• TASK BRIEF:
Update the lines from the line with "cookies affects their function." up to and including the line with "Flash cookies that" by replacing "computer" with "device" wherever it occurs, and write out only those lines with nothing else changed.

• EXTRACTED MATERIAL:
((

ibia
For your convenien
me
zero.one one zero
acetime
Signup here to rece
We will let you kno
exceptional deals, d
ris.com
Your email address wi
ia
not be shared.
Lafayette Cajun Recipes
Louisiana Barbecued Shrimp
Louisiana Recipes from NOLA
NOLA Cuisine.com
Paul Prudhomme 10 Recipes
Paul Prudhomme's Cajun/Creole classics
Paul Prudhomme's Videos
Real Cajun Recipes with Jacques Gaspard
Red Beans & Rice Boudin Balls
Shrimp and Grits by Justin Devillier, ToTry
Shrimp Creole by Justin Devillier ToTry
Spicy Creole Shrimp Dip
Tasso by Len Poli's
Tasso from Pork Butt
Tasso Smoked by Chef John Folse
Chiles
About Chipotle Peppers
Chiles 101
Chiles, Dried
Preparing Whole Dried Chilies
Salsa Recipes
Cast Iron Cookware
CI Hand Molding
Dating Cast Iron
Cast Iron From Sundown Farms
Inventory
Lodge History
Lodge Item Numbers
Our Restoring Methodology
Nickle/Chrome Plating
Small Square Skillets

))
((

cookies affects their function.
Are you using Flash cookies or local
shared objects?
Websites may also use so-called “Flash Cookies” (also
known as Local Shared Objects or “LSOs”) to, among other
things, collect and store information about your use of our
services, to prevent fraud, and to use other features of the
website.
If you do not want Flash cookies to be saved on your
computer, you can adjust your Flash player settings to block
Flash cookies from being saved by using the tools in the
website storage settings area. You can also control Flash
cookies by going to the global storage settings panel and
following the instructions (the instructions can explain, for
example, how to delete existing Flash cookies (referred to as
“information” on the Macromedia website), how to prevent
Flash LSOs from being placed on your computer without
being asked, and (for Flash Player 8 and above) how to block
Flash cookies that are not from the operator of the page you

))

• RESULT:
cookies affects their function.
Are you using Flash cookies or local
shared objects?
Websites may also use so-called “Flash Cookies” (also
known as Local Shared Objects or “LSOs”) to, among other
things, collect and store information about your use of our
services, to prevent fraud, and to use other features of the
website.
If you do not want Flash cookies to be saved on your
device, you can adjust your Flash player settings to block
Flash cookies from being saved by using the tools in the
website storage settings area. You can also control Flash
cookies by going to the global storage settings panel and
following the instructions (the instructions can explain, for
example, how to delete existing Flash cookies (referred to as
“information” on the Macromedia website), how to prevent
Flash LSOs from being placed on your device without
being asked, and (for Flash Player 8 and above) how to block
Flash cookies that are not from the operator of the page you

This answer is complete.